Just as behavioral patterns can be observed, different types of documentary resources can be coded and divided according to the type of material they contain.
A key difference between qualitative and quantitative analysis becomes clear at the interpretation stage. Qualitative data, being widely open to interpretation, must be “coded” to facilitate the grouping and labeling of data into identifiable themes. Since person-to-person data collection techniques can often lead to disputes about the appropriate analysis, qualitative data analysis is often summed up in three basic principles: notice things, pick things up, think about things.

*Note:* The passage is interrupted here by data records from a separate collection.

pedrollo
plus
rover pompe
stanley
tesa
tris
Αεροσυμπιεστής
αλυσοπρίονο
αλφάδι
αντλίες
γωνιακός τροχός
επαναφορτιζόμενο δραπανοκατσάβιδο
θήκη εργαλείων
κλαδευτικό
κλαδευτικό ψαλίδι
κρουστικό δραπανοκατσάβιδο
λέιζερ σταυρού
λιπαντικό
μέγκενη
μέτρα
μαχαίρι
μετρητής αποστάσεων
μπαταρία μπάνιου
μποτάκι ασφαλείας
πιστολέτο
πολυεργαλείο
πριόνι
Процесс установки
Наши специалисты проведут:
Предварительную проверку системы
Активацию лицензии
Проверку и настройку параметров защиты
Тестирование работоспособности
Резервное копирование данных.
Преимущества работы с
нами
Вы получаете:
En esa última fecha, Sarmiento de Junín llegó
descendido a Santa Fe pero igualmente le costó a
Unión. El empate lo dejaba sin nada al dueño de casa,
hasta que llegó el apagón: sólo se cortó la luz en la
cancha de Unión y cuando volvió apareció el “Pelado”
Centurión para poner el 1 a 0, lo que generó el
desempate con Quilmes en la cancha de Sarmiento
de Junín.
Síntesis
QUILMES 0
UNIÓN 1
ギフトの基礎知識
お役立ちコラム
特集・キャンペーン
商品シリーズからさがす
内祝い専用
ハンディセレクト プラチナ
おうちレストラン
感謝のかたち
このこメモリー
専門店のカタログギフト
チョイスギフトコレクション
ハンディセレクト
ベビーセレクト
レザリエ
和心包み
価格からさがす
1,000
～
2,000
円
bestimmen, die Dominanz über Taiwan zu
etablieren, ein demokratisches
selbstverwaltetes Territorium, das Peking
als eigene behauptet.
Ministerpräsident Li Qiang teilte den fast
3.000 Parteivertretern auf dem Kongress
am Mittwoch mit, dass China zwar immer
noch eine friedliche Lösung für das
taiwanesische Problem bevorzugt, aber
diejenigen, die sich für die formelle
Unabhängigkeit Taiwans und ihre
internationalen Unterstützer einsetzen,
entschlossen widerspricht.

Interpretation of quantitative data
If the interpretation of quantitative data could be summed up in one word (and it really can’t) that word would be ‘numerical’. There are few certainties when it comes to data analysis, but you can be sure that if the research you’re involved in doesn’t have numbers, it’s not quantitative research. Quantitative analysis refers to a set of processes by which numerical data is analyzed. In most cases, it involves the use of statistical models such as the standard deviation, the mean, and the median. Let’s quickly review the most common statistical terms:
The mean represents a numerical average for a set of responses. When dealing with a data set (or multiple data sets), a mean will represent a central value of a specific set of numbers. It is the sum of the values divided by the number of values within the data set. Other terms that can be used to describe the concept are arithmetic mean, average, and mathematical expectation.
It is another statistical term that often appears in quantitative analysis. The standard deviation reveals the distribution of responses around the mean. Describes the degree of consistency of responses; together with the mean, it allows knowing the data sets.
It is a measure that measures the rate of occurrence of a response within a data set. When using a survey, for example, the frequency distribution has the ability to determine the number of times a specific ordinal scale response appears (ie, agree, strongly agree, disagree, etc.). The frequency distribution is very useful in determining the degree of consensus between the data points.
Typically, quantitative data is measured by visually presenting evidence of correlation between two or more significant variables. Different processes can be used together or separately, and comparisons can be made to finally reach a conclusion. Other quantitative data interpretation processes are regression, cohort, predictive and prescriptive analyses.
Qualitative Data Interpretation
The qualitative data interpretation method is used to analyze qualitative data, which is also known as categorical data. This method uses text, rather than numbers or patterns, to describe the data.
According to Creswell, (1997), qualitative data is often collected using a wide variety of person-to-person techniques, which can be difficult to analyze compared to the quantitative research method.
Unlike quantitative data, which can be directly analyzed once collected and classified, qualitative data must first be encoded into numbers before it can be analyzed. This is because texts are often cumbersome, and will take longer and lead to many errors if parsed in their original state. The coding done by the analyst should also be documented so that it can be reused by others and analyzed as well.
There are two main types of qualitative data: nominal and ordinal data. These two types of data are interpreted in the same way, but ordinal data is much easier to interpret than nominal data.
In most cases, ordinal data is usually labeled with numbers during the data collection process and may not need to be coded. This is different from nominal data, which still needs to be encoded for correct interpretation.